**EXERCISE TEXT**.
Do Poor Whites Even Exist?
by Guest Contributor Average Bro, originally published at Average Bro

This post’s title is a rhetorical question. Of course poor whites exist, but not that you’d know so if you’re informed by the mainstream media. While Ronald Reagan was successful in painting urban black women as “welfare queens”, whites receive nearly 2/3 of all welfare benefits administered by the federal government. Still, Shaniqua Jackson, not Samantha McMullen, is the face of American poverty.
Last Friday’s edition of ABC’s 20/20 tried to shed some light on the woes of dirt poor rural white Americans, a group of folks so routinely (and IMHO, intentionally) ignored they’re damn near considered invisible. And while A Hidden America: Children of the Mountains is a fairly nuanced portrait of life in the hills of Kentucky, it both informs and pisses off at the same time.
The promo trailer:
A young girl discusses her Mom’s drug problem.
Notice how Whoopi is literally biting her tongue as Sawyer pitches her special on The View. Peep her under the table remark about the tooth-rot. I love me some Whoopi, mane.

**WHAT TO DO**.
1. In the post on poor whites, why does the writer call the title a rhetorical question? Answer in one to three sentences.
2. Please continue the post on poor whites from its last sentence.

Stored data:
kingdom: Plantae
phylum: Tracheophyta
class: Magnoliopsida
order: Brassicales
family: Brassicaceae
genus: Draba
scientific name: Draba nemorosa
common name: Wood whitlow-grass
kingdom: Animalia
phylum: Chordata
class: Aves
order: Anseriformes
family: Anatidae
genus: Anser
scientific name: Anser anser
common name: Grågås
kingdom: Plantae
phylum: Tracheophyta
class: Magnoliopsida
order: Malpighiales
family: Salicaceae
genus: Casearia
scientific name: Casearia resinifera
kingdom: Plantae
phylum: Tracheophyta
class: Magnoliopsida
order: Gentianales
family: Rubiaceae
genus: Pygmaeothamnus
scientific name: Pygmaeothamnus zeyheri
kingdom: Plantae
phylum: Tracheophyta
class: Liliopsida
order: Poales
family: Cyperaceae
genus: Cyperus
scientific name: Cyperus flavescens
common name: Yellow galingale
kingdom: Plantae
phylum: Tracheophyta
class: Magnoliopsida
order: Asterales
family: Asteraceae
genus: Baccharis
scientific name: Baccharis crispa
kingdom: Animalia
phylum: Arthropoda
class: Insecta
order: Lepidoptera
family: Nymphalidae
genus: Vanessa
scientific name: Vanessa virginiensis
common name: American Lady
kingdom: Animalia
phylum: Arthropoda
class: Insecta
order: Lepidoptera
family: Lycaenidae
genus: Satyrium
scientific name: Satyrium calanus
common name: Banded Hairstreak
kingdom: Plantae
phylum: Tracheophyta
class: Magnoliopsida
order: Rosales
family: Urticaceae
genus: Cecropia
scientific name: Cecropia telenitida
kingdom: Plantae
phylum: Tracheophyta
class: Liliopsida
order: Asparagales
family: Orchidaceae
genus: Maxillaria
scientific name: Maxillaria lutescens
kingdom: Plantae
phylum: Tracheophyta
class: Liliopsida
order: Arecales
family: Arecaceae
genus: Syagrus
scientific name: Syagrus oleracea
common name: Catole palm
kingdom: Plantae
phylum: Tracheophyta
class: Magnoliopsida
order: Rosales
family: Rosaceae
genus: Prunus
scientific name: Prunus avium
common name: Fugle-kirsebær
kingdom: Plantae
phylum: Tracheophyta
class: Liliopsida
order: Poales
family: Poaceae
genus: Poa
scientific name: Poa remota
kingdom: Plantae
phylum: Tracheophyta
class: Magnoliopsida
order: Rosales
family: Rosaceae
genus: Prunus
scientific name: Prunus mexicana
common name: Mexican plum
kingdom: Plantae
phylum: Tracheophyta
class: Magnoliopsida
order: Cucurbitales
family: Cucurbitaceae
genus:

**ANSWERS FOR THE EXERCISE**.
1. Poor whites obviously exist, but you wouldn't know it if the mainstream media is your source. Whites receive nearly 2/3 of federal welfare benefits, yet Shaniqua Jackson, not Samantha McMullen, is the face of American poverty.

2.
I’ll admit, despite having grown up in an area with lots of impoverished white folks, even I didn’t realize the depths of the issues in Appalachia. Children out-of-wedlock, awful graduation rates, incest, generational curses, excessive prescription drug abuse, abysmal heath statistics, rampant crime, broken families, and joblessness abound. If you closed your eyes, you’d swear they were talking about Detroit. It’s all packaged together in a pretty intriguing (albeit depressing) 60 minutes.
The thing that sorta pisses you off is how the one hour story is told. ABC’s Diane Sawyer, a Kentuckian (from Louisville, not the hills) herself, tells a well-rendered story of the invisible residents of her homestate with the sort of compassion and restraint seldom afforded when the media depicts poor minorities.
The drug problem is blamed on pharmaceutical companies who systematically dump OxyContin in the mountains as a catch-all pain reliever.[1] The declining coal industry leads to unemployment. Poorly-funded schools lead to high school dropouts. An epidemic of toothrot is blamed on Moutain Dew addiction.[2] A football player who feels alienated and leaves behind a college scholarship (after just 8 weeks) does so because of the pressures from back home, not because he found himself suddenly overmatched on the gridiron. These issues all accumulate and take their toll on the ties that bind the families featured. It’s almost as if there’s a logical explanation for why everyone’s so f*cked the f*ck up. They’re victims of circumstance and products of their environment. Personal responsibility isn’t even discussed. The word “bootstraps” isn’t uttered a single time.
Contrast this with the way poor blacks are blamed for everything. Pumping drugs into their communities. Leaving their children behind with single moms. Killing each other. Leaching off the government when they should really just get off their lazy black asses and do better. Hell, some folks are even blaming Negroes for the recent mortgage crisis. No, really.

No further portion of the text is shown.